* _Your goal_
Please copy the entries below word for word, leaving out the pictures.

* _Material shown_

[start]

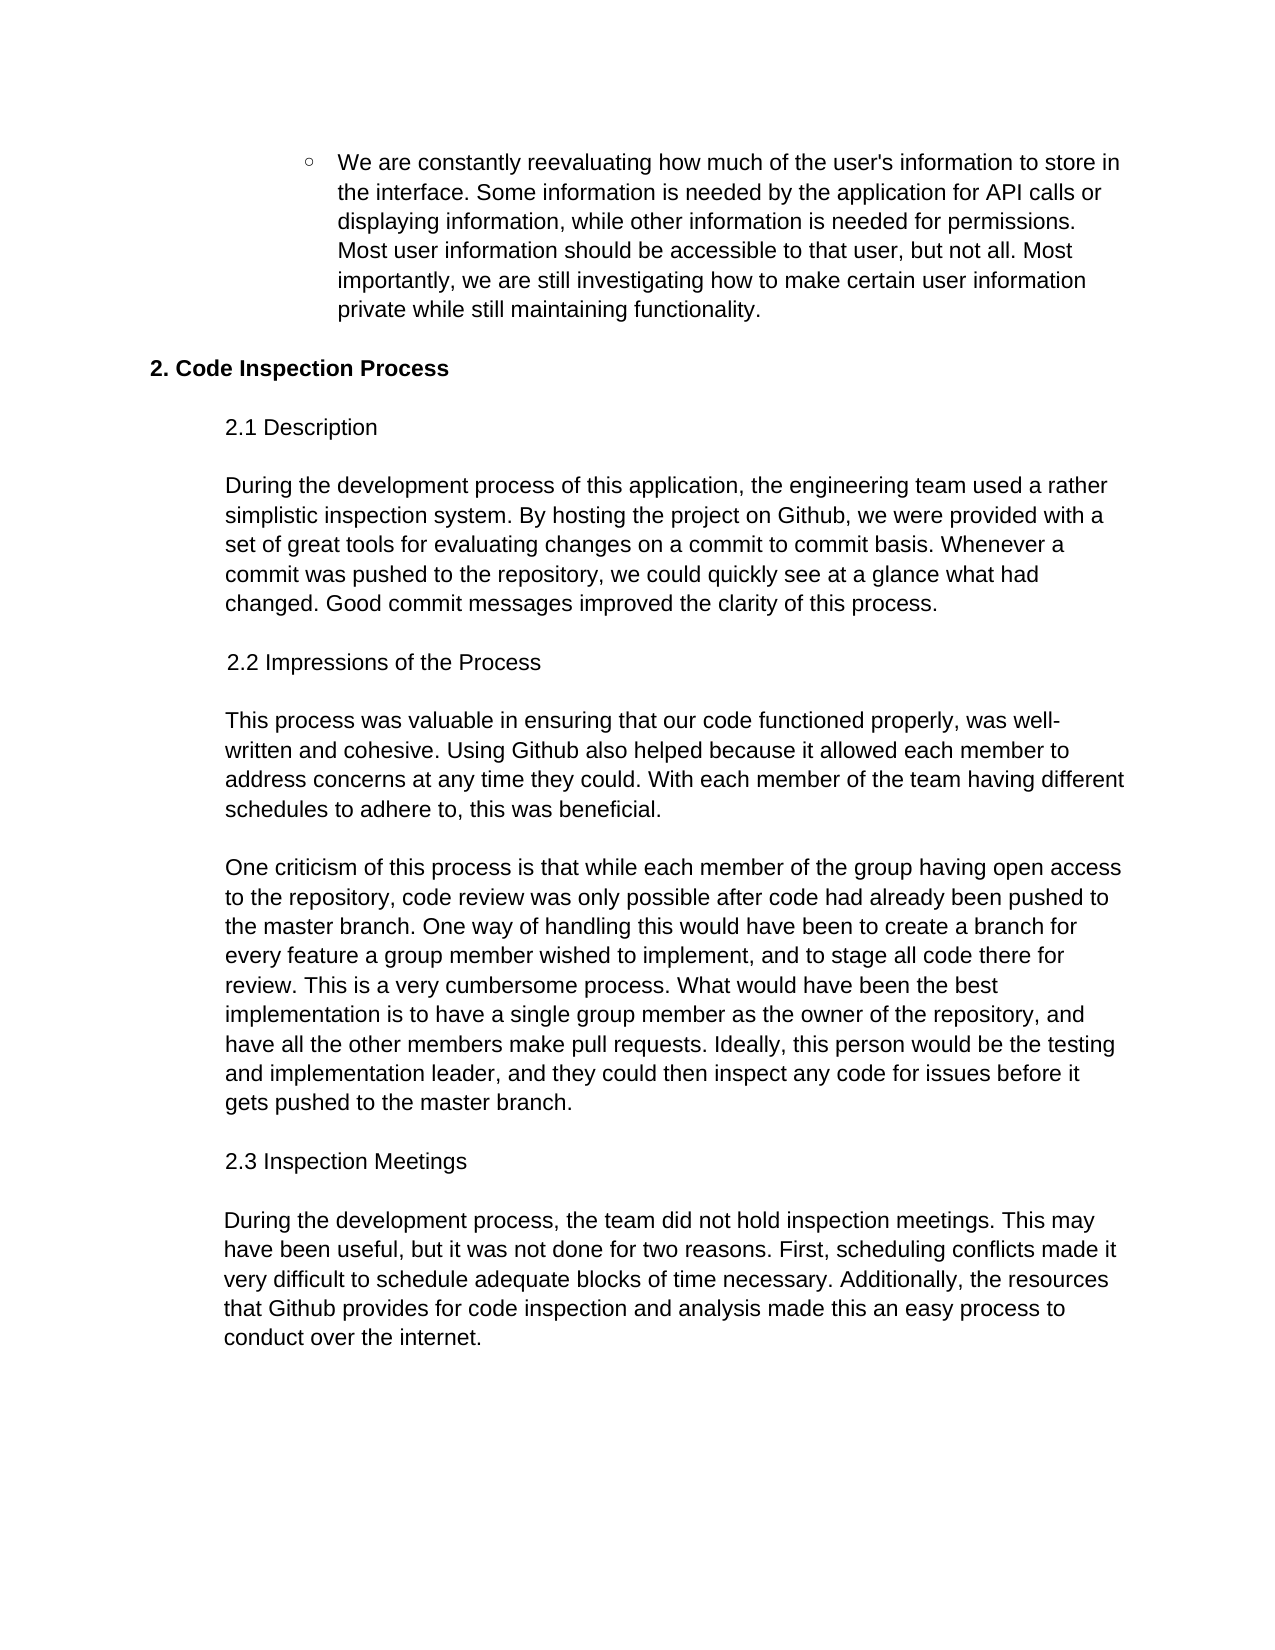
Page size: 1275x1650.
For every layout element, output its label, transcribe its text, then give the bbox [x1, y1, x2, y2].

text 2.1 Description [150, 414, 1125, 440]
text One criticism of this process is that while each member of the group having open access to the repository, code review was only possible after code had already been pushed to the master branch. One way of handling this would have been to create a branch for every feature a group member wished to implement, and to stage all code there for review. This is a very cumbersome process. What would have been the best implementation is to have a single group member as the owner of the repository, and have all the other members make pull requests. Ideally, this person would be the testing and implementation leader, and they could then inspect any code for issues before it gets pushed to the master branch. [225, 855, 1125, 1116]
text During the development process, the team did not hold inspection meetings. This may have been useful, but it was not done for two reasons. First, scheduling conflicts made it very difficult to schedule adequate blocks of time necessary. Additionally, the resources that Github provides for code inspection and analysis made this an easy process to conduct over the internet. [223, 1207, 1125, 1351]
text 2.2 Impressions of the Process [227, 649, 1125, 675]
text 2.3 Inspection Meetings [225, 1149, 1125, 1174]
text This process was valuable in ensuring that our code functioned properly, was well-written and cohesive. Using Github also helped because it allowed each member to address concerns at any time they could. With each member of the team having different schedules to adhere to, this was beneficial. [225, 708, 1125, 822]
text During the development process of this application, the engineering team used a rather simplistic inspection system. By hosting the project on Github, we were provided with a set of great tools for evaluating changes on a commit to commit basis. Whenever a commit was pushed to the repository, we could quickly see at a glance what had changed. Good commit messages improved the clarity of this process. [225, 473, 1125, 616]
text 2. Code Inspection Process [150, 356, 1125, 381]
list We are constantly reevaluating how much of the user's information to store in the interface. Some information is needed by the application for API calls or displaying information, while other information is needed for permissions. Most user information should be accessible to that user, but not all. Most importantly, we are still investigating how to make certain user information private while still maintaining functionality. [300, 150, 1125, 322]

[end]

* _Solved problem_
Page size: 1275x1650.
For every layout element, output its label, transcribe its text, then give the bbox [x1, y1, x2, y2].

text 2.1 Description [150, 414, 1125, 440]
text One criticism of this process is that while each member of the group having open access to the repository, code review was only possible after code had already been pushed to the master branch. One way of handling this would have been to create a branch for every feature a group member wished to implement, and to stage all code there for review. This is a very cumbersome process. What would have been the best implementation is to have a single group member as the owner of the repository, and have all the other members make pull requests. Ideally, this person would be the testing and implementation leader, and they could then inspect any code for issues before it gets pushed to the master branch. [225, 855, 1125, 1116]
text During the development process, the team did not hold inspection meetings. This may have been useful, but it was not done for two reasons. First, scheduling conflicts made it very difficult to schedule adequate blocks of time necessary. Additionally, the resources that Github provides for code inspection and analysis made this an easy process to conduct over the internet. [223, 1207, 1125, 1351]
text 2.2 Impressions of the Process [227, 649, 1125, 675]
text 2.3 Inspection Meetings [225, 1149, 1125, 1174]
text This process was valuable in ensuring that our code functioned properly, was well-written and cohesive. Using Github also helped because it allowed each member to address concerns at any time they could. With each member of the team having different schedules to adhere to, this was beneficial. [225, 708, 1125, 822]
text During the development process of this application, the engineering team used a rather simplistic inspection system. By hosting the project on Github, we were provided with a set of great tools for evaluating changes on a commit to commit basis. Whenever a commit was pushed to the repository, we could quickly see at a glance what had changed. Good commit messages improved the clarity of this process. [225, 473, 1125, 616]
text 2. Code Inspection Process [150, 356, 1125, 381]
list We are constantly reevaluating how much of the user's information to store in the interface. Some information is needed by the application for API calls or displaying information, while other information is needed for permissions. Most user information should be accessible to that user, but not all. Most importantly, we are still investigating how to make certain user information private while still maintaining functionality. [300, 150, 1125, 322]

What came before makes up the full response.